**EXERCISE DESCRIPTION**:
Word for word, transcribe the data below from the line with "Rendered at 1500 by 1125 pixels." to the line with "Identify the document", keeping both of those lines.

**INFORMATION SUPPLIED**:
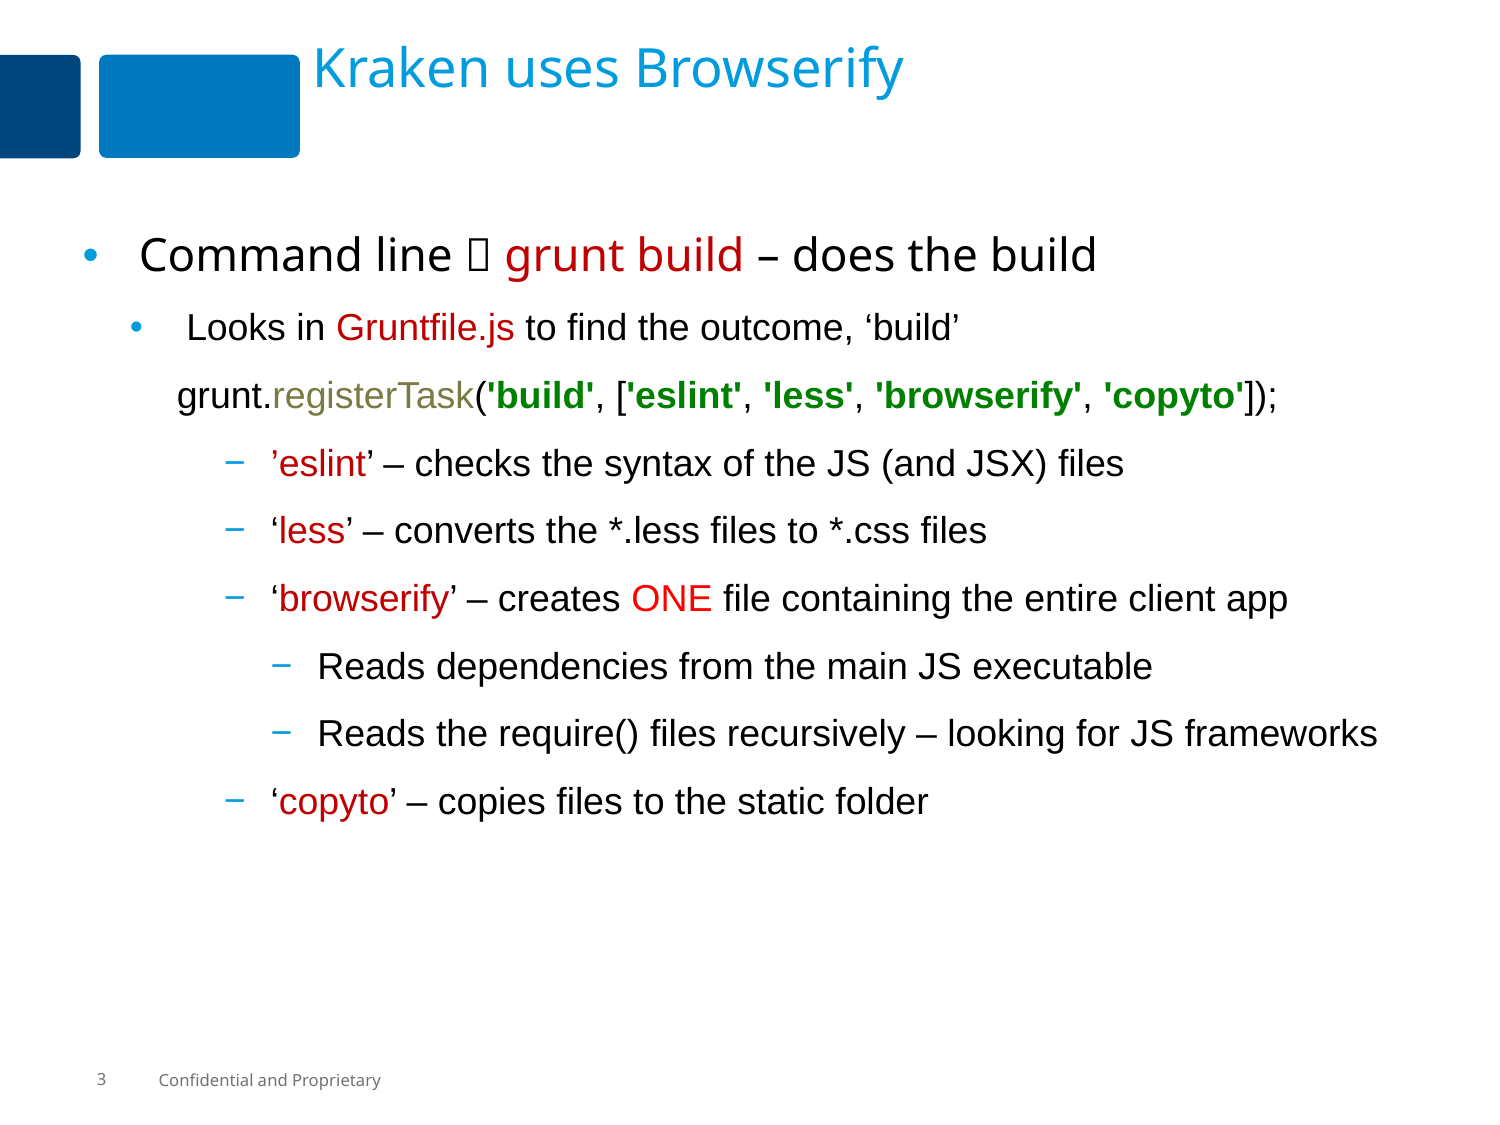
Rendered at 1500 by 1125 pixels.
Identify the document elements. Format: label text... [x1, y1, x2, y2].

* * *

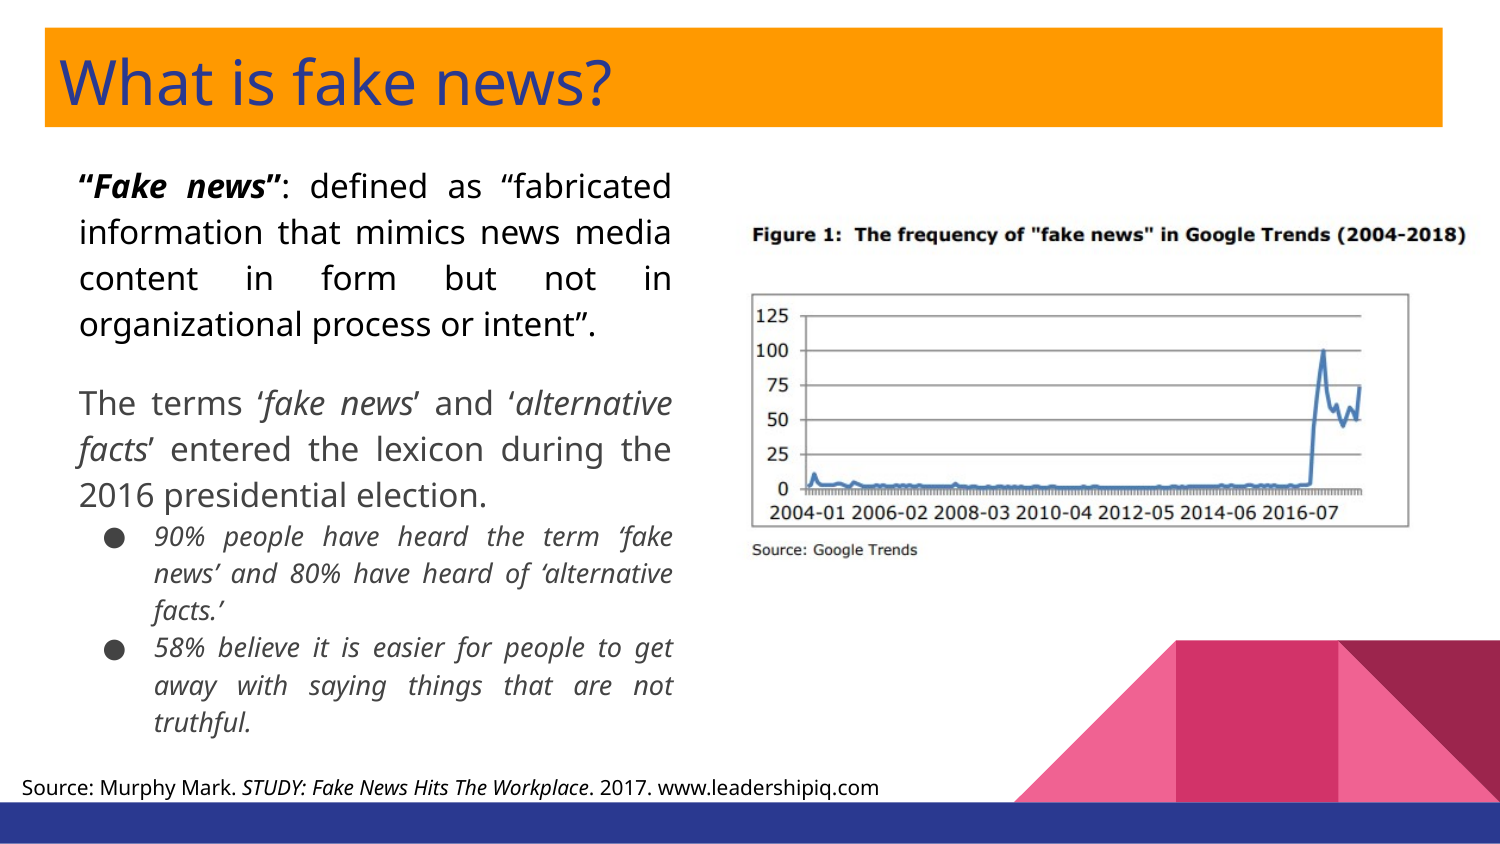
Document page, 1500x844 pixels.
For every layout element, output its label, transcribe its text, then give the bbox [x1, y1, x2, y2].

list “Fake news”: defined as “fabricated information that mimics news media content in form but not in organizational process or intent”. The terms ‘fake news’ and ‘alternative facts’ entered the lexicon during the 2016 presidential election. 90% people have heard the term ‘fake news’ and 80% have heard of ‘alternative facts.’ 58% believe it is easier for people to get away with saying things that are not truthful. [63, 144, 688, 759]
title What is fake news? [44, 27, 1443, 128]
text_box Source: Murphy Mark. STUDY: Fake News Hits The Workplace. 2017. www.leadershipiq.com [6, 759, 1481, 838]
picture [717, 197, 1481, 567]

**WRITTEN REPLY**:
Rendered at 1500 by 1125 pixels.
Identify the document elements. Format: label text... [x1, y1, x2, y2].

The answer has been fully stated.